Возможно, что два неукротимых старца, Коненков и Эрьзя, когда-то и поспорили, обменявшись нелицеприятными выражениями. Это можно предполагать. Доподлинно же известно, что когда пятью годами позже Коненкова Степан Эрьзя возвратился на Родину, его крепко поддержал и ободрил Сергей Тимофеевич. Отмеченные печатью неповторимости, будто бы алмазным резцом изваянные скульптурные портреты и композиции Эрьзи и еще его независимый характер, его эгоцентризм у некоторых деятелей искусства вызывали чувство ревности, налет раздражения. Старого мастера пытались поучать. Эрьзя от этих поучений взвивался, впадал в отчаяние. В такой вот трудный час он пришел в мастерскую на Тверском поговорить с Коненковым.

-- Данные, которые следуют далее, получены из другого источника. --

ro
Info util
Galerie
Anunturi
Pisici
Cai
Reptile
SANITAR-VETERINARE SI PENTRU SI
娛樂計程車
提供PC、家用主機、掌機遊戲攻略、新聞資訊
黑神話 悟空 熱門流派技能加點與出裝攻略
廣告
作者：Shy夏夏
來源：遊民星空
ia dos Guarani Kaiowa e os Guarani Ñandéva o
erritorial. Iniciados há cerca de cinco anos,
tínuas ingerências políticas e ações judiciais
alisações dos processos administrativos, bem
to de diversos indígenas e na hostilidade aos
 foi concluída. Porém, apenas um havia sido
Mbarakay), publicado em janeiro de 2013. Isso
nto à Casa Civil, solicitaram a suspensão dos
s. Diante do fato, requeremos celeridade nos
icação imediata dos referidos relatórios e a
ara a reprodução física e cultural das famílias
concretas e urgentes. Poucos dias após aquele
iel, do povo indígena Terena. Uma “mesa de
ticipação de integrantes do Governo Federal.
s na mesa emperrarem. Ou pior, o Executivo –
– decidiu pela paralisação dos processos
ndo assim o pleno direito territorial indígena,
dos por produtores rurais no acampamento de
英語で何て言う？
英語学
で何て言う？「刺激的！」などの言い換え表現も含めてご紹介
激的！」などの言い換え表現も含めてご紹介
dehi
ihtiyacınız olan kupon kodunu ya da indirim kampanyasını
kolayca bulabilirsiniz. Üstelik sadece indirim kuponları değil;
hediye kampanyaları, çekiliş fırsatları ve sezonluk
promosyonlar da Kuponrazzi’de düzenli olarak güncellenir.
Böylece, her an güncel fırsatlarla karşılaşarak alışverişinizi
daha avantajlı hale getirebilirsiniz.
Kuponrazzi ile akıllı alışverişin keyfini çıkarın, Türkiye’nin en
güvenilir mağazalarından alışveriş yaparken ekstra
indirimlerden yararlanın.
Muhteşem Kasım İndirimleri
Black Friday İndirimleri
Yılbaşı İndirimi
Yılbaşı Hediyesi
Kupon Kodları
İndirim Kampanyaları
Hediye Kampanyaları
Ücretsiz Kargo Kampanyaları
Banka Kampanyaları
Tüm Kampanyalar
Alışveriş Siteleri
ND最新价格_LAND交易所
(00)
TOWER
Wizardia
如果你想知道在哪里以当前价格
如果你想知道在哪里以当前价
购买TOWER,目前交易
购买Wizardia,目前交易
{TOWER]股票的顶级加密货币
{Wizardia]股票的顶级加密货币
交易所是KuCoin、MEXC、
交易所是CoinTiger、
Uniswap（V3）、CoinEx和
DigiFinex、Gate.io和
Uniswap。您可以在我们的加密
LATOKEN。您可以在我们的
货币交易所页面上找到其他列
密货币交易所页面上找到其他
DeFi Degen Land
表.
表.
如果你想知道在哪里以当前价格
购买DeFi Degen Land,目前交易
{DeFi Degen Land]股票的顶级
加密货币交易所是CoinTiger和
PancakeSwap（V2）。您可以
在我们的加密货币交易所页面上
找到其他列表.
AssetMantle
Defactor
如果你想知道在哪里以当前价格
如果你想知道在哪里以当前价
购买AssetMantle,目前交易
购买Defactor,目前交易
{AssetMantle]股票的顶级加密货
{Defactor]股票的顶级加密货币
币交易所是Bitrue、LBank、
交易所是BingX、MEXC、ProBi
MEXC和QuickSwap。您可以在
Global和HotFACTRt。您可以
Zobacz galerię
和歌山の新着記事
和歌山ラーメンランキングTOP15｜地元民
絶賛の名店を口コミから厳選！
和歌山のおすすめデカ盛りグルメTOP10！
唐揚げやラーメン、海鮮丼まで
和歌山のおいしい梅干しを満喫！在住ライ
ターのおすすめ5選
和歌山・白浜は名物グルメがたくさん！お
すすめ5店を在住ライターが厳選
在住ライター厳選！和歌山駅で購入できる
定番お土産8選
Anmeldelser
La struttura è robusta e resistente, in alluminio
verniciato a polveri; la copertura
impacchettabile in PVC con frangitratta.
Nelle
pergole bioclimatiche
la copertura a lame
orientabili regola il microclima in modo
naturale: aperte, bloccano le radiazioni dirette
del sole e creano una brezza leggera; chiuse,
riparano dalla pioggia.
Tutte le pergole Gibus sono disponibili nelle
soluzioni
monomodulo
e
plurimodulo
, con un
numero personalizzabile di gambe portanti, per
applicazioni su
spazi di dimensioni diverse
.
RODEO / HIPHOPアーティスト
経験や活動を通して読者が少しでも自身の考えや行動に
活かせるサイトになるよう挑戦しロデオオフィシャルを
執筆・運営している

Обнялись, троекратно, по-русски, расцеловались, уселись в гостиной среди сотворенной руками Коненкова красоты. Сергей Тимофеевич разговаривал с Эрьзей как с высокочтимым коллегой.

Речь главным образом шла о житейских неурядицах. Эрьзя жаловался, что никак не может получить мастерскую, никак не добьется выставки своих произведений.

— Милый Эрьзя, все образуется, — философски, с лаской в голосе говорил Коненков, и Эрьзя смягчался, однако успокоиться не мог.

— Годы, Сергей Тимофеевич, уходят.

— Что так, то так, против этого лекарства пока не придумано, но ты ведь моложе меня и все наверстаешь…

— Приятно слышать, дорогой Сергей Тимофеевич, но пока я в трудном положении.

— Милый Эрьзя, потерпи маленько, ты ведь это умеешь делать… И еще, Степан Дмитриевич, мне как-то неловко, — Коненков покраснел, — я хотел бы помочь тебе.